Jun 04, 2012 18:14
At the bus stop a young man sauntered by, long dark hair cut straight across his back. He wore long black coat, still creased and hung with shiny silver hardware. Tall black leather boots encased his shins, the tops of the boots spilling over with jeans of a dye that hasn't been seen since the early eighties. His step was bouncy, a spring in the toes, his arms held somewhat akimbo, almost as if he needed them slightly awry to balance him in the tall boots. The effect was rather like a Golden Retriever dressed for Halloween.
And I thought of my days in long black coats and tall black boots. Walking with a menacing drama always came easily to me, and I refined it by watching J. If you are going to attempt to broadcast your otherness to the world, then for heaven's sake, you must do it with panache.
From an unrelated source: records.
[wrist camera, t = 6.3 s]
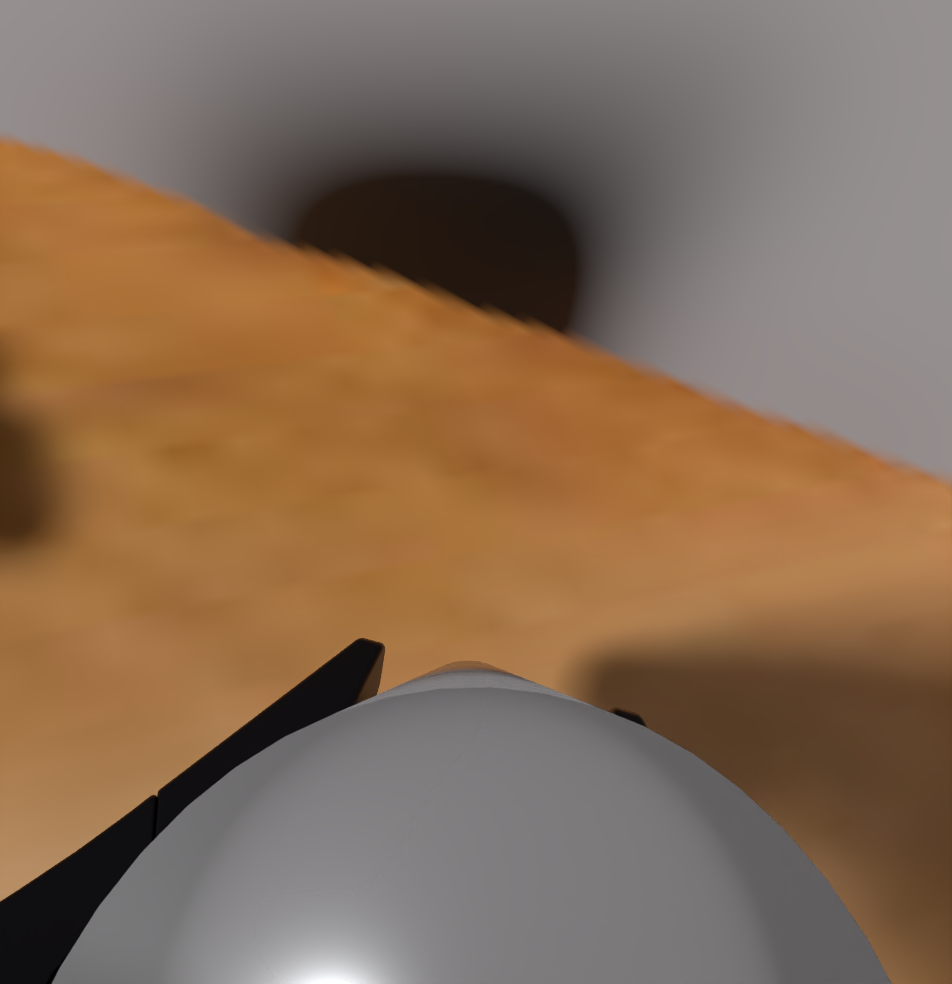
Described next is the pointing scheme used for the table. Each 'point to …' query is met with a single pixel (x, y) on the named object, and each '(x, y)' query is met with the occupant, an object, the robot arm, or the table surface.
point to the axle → (472, 859)
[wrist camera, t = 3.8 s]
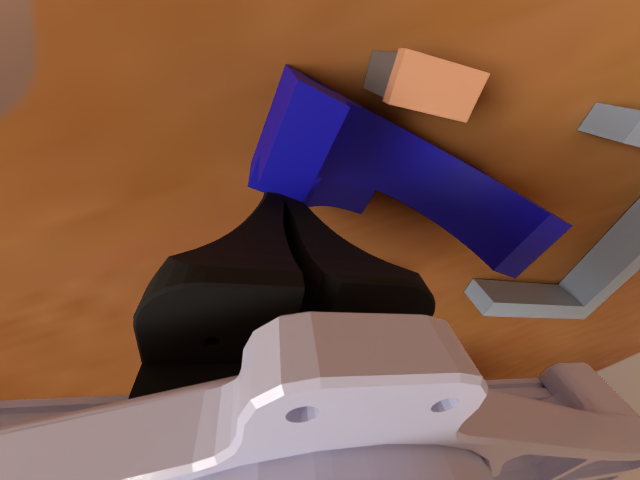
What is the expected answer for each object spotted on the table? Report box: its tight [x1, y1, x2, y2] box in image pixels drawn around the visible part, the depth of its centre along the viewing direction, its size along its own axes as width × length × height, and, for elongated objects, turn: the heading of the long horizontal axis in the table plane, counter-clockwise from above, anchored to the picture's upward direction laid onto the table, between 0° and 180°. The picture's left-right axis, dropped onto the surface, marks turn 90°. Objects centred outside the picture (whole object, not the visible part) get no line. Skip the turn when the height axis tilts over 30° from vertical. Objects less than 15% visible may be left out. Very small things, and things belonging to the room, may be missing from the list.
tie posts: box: [363, 48, 490, 123], centre depth 14 cm, size 13×3×4 cm, turn 167°
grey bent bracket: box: [464, 102, 640, 319], centre depth 18 cm, size 14×10×2 cm
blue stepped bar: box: [248, 64, 572, 278], centre depth 12 cm, size 12×4×6 cm, turn 64°
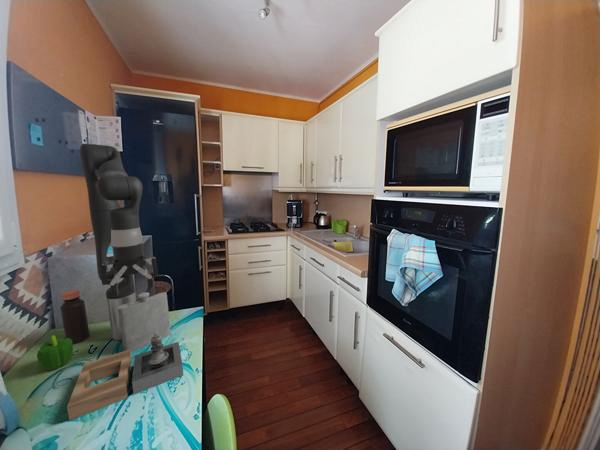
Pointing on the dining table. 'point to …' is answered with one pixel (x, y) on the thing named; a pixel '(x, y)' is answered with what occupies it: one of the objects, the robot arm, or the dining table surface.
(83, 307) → the bottle
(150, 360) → the chess piece
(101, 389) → the wooden rectangular frame
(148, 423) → the dining table surface
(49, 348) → the bell pepper
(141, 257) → the robot arm
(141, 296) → the hip flask
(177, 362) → the seat block
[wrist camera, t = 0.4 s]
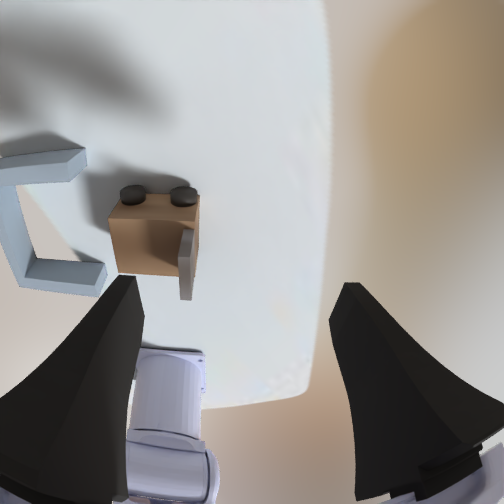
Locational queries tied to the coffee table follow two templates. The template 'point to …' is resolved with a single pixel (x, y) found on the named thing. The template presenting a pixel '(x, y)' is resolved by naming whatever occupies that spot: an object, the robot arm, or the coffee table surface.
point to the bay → (16, 235)
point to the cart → (157, 234)
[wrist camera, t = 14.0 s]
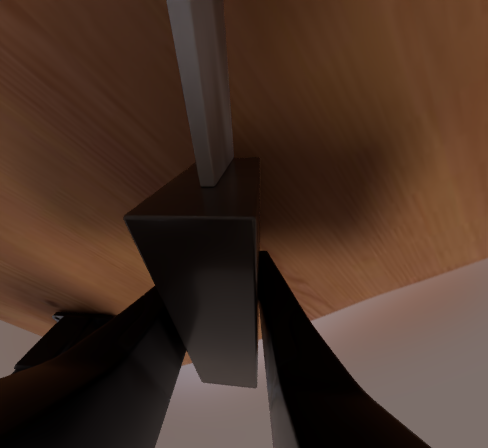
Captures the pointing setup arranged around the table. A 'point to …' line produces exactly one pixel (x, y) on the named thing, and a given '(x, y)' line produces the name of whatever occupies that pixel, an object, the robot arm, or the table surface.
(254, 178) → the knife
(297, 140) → the table surface
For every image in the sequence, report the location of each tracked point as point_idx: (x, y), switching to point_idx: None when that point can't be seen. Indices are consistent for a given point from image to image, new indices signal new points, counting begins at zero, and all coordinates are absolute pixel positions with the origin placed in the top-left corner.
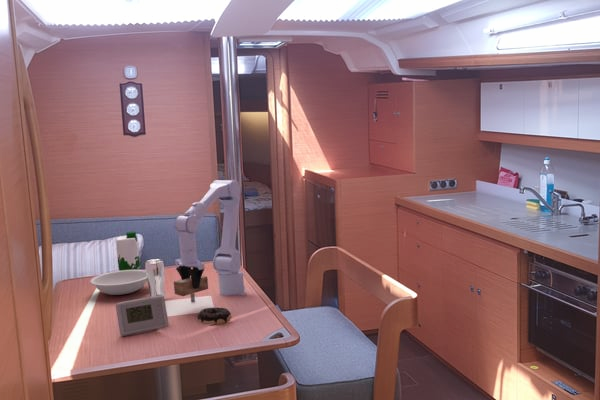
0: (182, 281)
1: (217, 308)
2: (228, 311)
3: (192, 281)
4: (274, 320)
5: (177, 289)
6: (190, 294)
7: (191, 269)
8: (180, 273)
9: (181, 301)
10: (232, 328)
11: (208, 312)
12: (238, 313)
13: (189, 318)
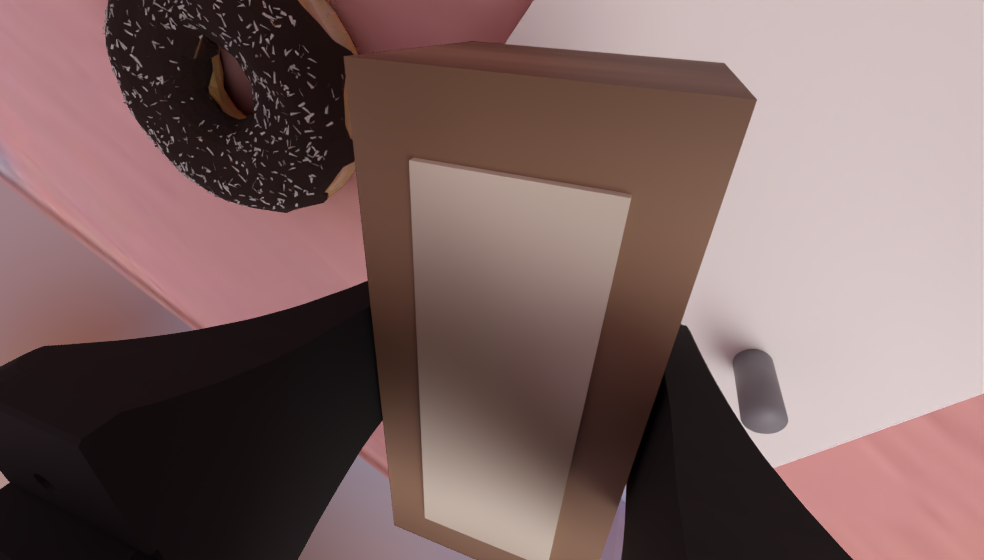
0: (469, 198)
1: (243, 162)
2: (169, 159)
3: (355, 302)
4: (106, 239)
5: (604, 62)
6: (778, 402)
7: (90, 499)
8: (735, 514)
9: (897, 337)
10: (82, 24)
11: (245, 69)
12: (294, 268)
13: (468, 11)
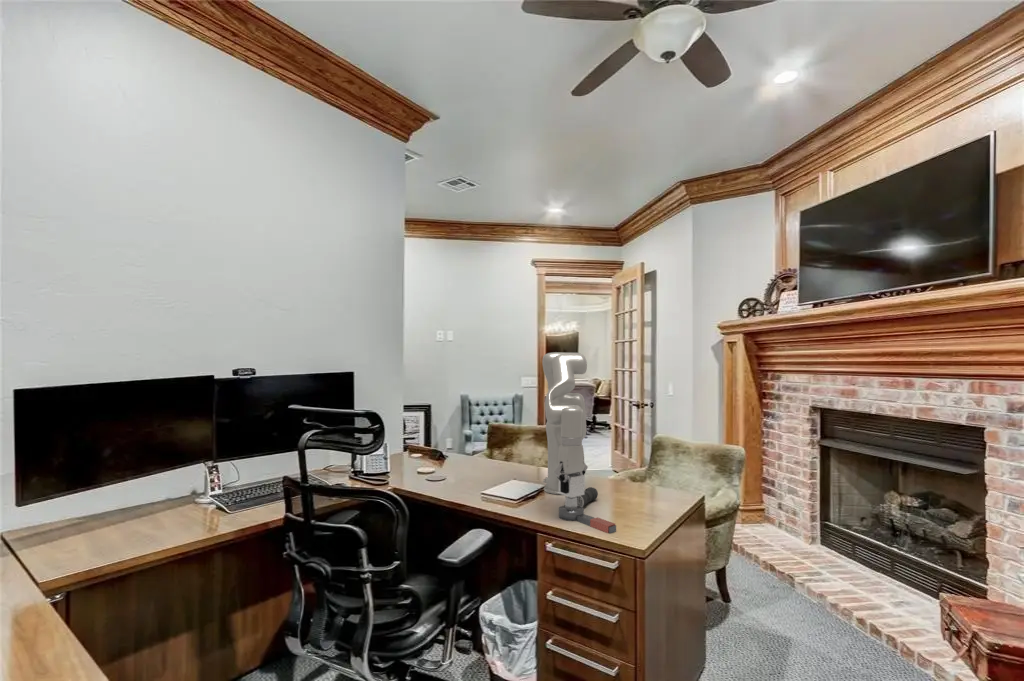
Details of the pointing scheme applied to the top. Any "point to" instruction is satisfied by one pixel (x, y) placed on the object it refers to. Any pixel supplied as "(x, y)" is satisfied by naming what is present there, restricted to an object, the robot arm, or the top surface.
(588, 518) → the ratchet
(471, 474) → the top surface
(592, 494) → the flashlight
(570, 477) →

You must let your heels sink into the earth with force and purpose, while your torso stays erect and mostly still. A purposeful stride that hints at danger, a bit of sway of the hips to suggest delight. Any movement from the upper body must be fluid, graceful, and dangerous looking. You must tilt your chin ever so slightly down and regard your surroundings with a piercing glower that sees everything. Movements of the neck and head must be sinuously swift, a snap, or painfully slow and deliberate. You must capture the attention of everyone who passes you, and you must hold that attention until you decide they can look away. You must be alien, desirable, frightening, intriguing, a whiff of sweet poison in the air. You should be able to part crowds and stop traffic merely from the way you move.
I always could.
And then I turned my head and chuckled. In my younger days, indeed. Who was I to pass judgement on shiny buckles, coats in the summer, and perfectly faded band tshirts (metal, of course). A corporate drone, shackled in a cubicle, who commands the attention of a conference room, whose otherness is likened to a movie star - elusive, icy, distant when I walk past the copier.